Window on Eurasia: Russian Women Now Getting Abortions Blame Moscow’s Pro-Natalist Campaign for Their Fate

Paul Goble

Oxford, March 4 – Russian women now getting abortions because of the economic crisis are blaming the Moscow’s pro-natalist campaign last year for their fate, an attitude that reflects the difficulties most all such efforts face and one that is likely to make it even more difficult for Russia to overcome its demographic decline by boosting the birthrate.
The number of newborns in the Russian Federation in 2009 is projected to be 200,000 fewer than in 2008, a reflection primarily of the decline, which will accelerate in the coming years, in the number of women in prime child-bearing age groups and of the decision of many women not to have children at the present time because of the current economic crisis.
But this decline is also the result of what Moscow demographers are calling “crisis abortions,” the decision of some women to end the pregnancies they began in response to the Russian government’s campaign to solve the country’s demographic problems by boosting the birthrate (www.nr2.ru/health/222672.html).
Now, the Novy Region news agency reports, many of them are furious and “blame the government for everything.” In the words of one such woman, “All last year, the powers that be through the media and through advertising called on us to get pregnant.” And then when they did, many of them found themselves or their partners out of work and are seeking abortions.
“I have the feeling,” another woman in this situation said, “that I was deceived.” The government urged us to get pregnant, she said, and then the bottom dropped out of the economy and the government’s promises of support for new mothers have proved either empty or less than they originally appeared.
Government officials “shouted ‘give birth, give birth,’ but when the crisis broke, it turned out that no one needed us,” she complained.
In 1999, after default, Russian demographic specialists say, there was an upsurge in the number of abortions, but the situation now is worse because the authorities at that time had not been calling on women to have more children and consequently few women who made the decision to have an abortion then blamed the government.

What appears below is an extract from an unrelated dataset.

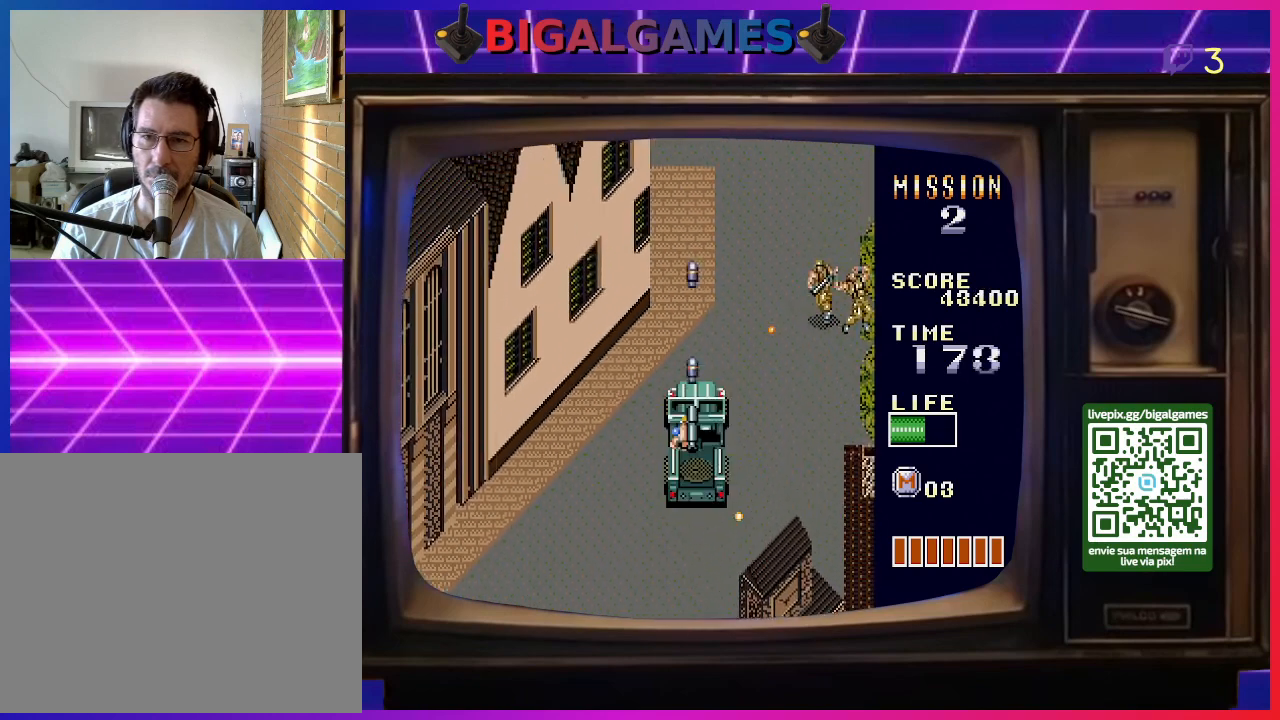
{"buttons": ["SQUARE", "DPAD_DOWN", "DPAD_RIGHT"], "right_stick": "center", "events": [[100, "DPAD_RIGHT", "down"], [100, "SQUARE", "down"], [133, "DPAD_UP", "up"], [167, "SQUARE", "up"], [267, "SQUARE", "down"], [367, "SQUARE", "up"], [433, "DPAD_DOWN", "down"], [467, "SQUARE", "down"]]}
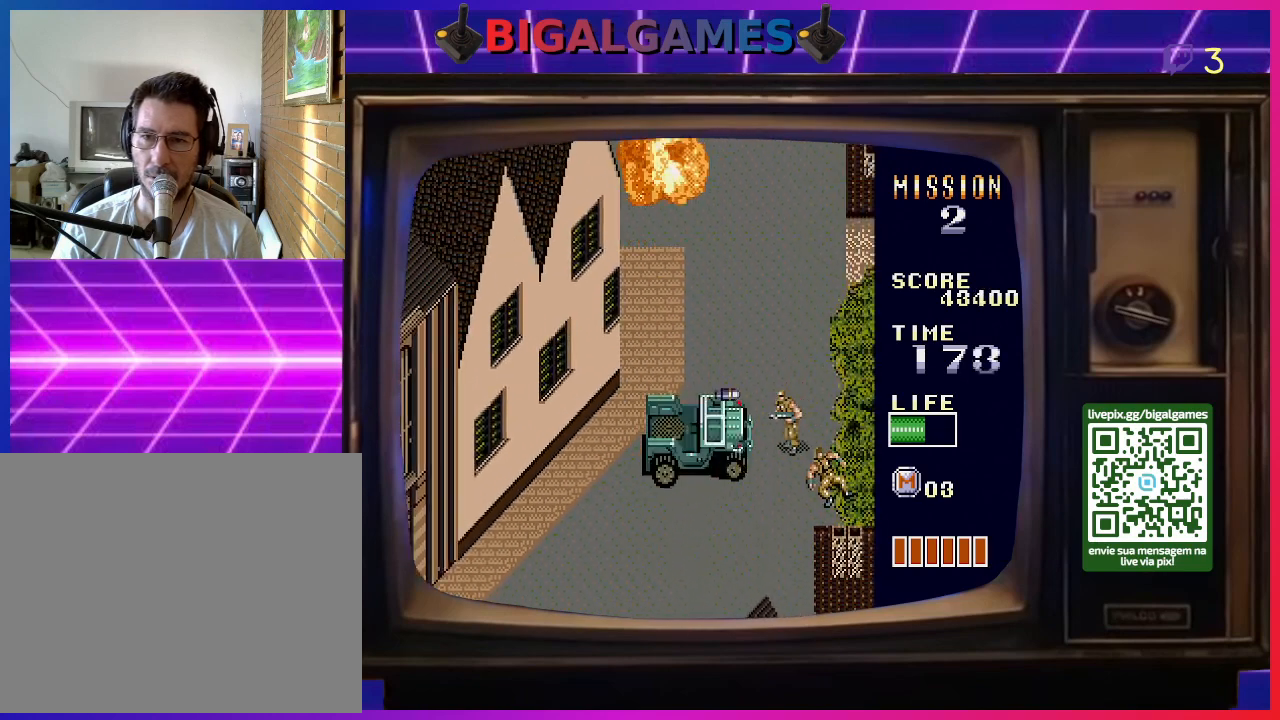
{"buttons": ["SQUARE", "DPAD_UP"], "right_stick": "center", "events": [[33, "DPAD_DOWN", "up"], [67, "SQUARE", "up"], [133, "DPAD_RIGHT", "up"], [133, "DPAD_UP", "down"], [133, "SQUARE", "down"], [233, "SQUARE", "up"], [333, "SQUARE", "down"], [433, "SQUARE", "up"], [500, "SQUARE", "down"]]}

And the situation is compounded by the fact that many women who became pregnant before the current economic crisis are just now seeking abortions as they recognize that the situation is unlikely to get better soon. Such late term abortions are “extremely dangerous” and are illegal, but the news agency says, “in our country, it is always easy to get around the law.”

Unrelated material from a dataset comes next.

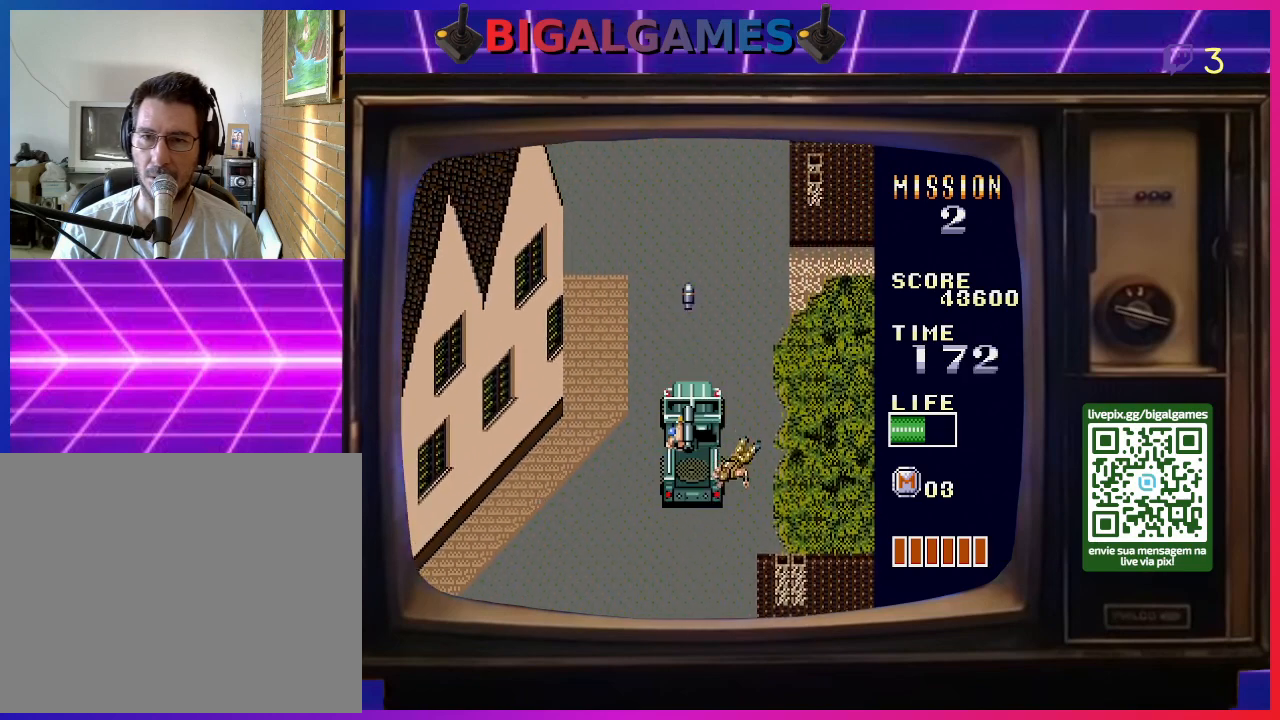
{"buttons": ["DPAD_UP"], "right_stick": "center", "events": [[67, "DPAD_LEFT", "down"], [67, "SQUARE", "up"], [133, "DPAD_UP", "up"], [200, "DPAD_LEFT", "up"], [200, "SQUARE", "down"], [267, "DPAD_UP", "down"], [267, "SQUARE", "up"], [367, "SQUARE", "down"], [500, "SQUARE", "up"]]}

According to interior ministry officials, a number of “underground abortion facilities” have appeared, and some regular doctors are prepared to look the other way for money. But such abortions may threaten the ability of women to bear children in the future, compromising their ability to help solve the Russian demographic crisis.
That crisis is going to get a great deal worse. This year is when the relatively small number of women born in the difficult decade of the 1990s enter prime child-bearing ages, and consequently, even if Russia is able to “resolve the problem with abortions,” the news agency says, the demographic situation will deteriorate because “there is simply no on to give birth.”

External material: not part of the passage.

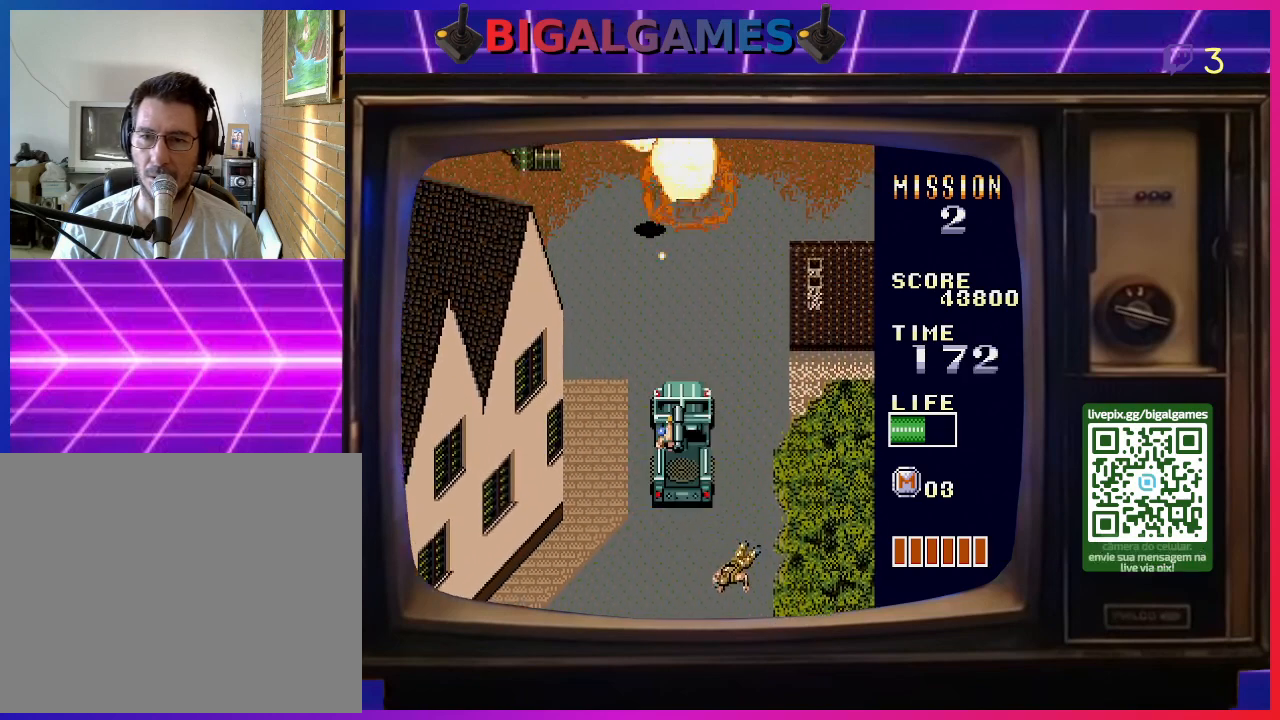
{"buttons": ["SQUARE", "DPAD_UP"], "right_stick": "center", "events": [[67, "DPAD_LEFT", "down"], [67, "SQUARE", "down"], [167, "DPAD_UP", "up"], [167, "SQUARE", "up"], [233, "DPAD_UP", "down"], [267, "DPAD_LEFT", "up"], [267, "SQUARE", "down"], [300, "DPAD_RIGHT", "down"], [300, "DPAD_UP", "up"], [367, "SQUARE", "up"], [433, "SQUARE", "down"], [467, "DPAD_RIGHT", "up"], [467, "DPAD_UP", "down"]]}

Some government officials are frustrated because they point out that one-third of the Russian women who could claim the aid package funds have not done so. But the women say that they would be far better off with real and immediate assistance than with such “virtual” promises (www.newizv.ru/news/2009-03-05/106343/).
The Russian government under Vladimir Putin has addressed that country’s demographic problems almost exclusively by seeking to promote higher birthrates rather than by dealing with the super-high mortality rates among adult males, apparently on the assumption that addressing the latter would be far more expensive.
But I.I. Beloborodov, the director of the Moscow Institute of Demographic Research, suggests in a major new article that the current policy isn’t working. Russia’s demographic decline, he says, will continue under the best of assumptions at least until 2060 and perhaps longer (www.za-nauku.ru/index.php?option=com_content&task=view&id=1477&itemid=35).
And he describes just how complicated and expensive it would be to have a successful pro-natalist policy in Russia,, something likely to be intensified by the current experiences of Russian women who listened to Moscow’s pro-natalist policy and that could lead the Russian government to refocus its efforts on other parts of the demographic situation.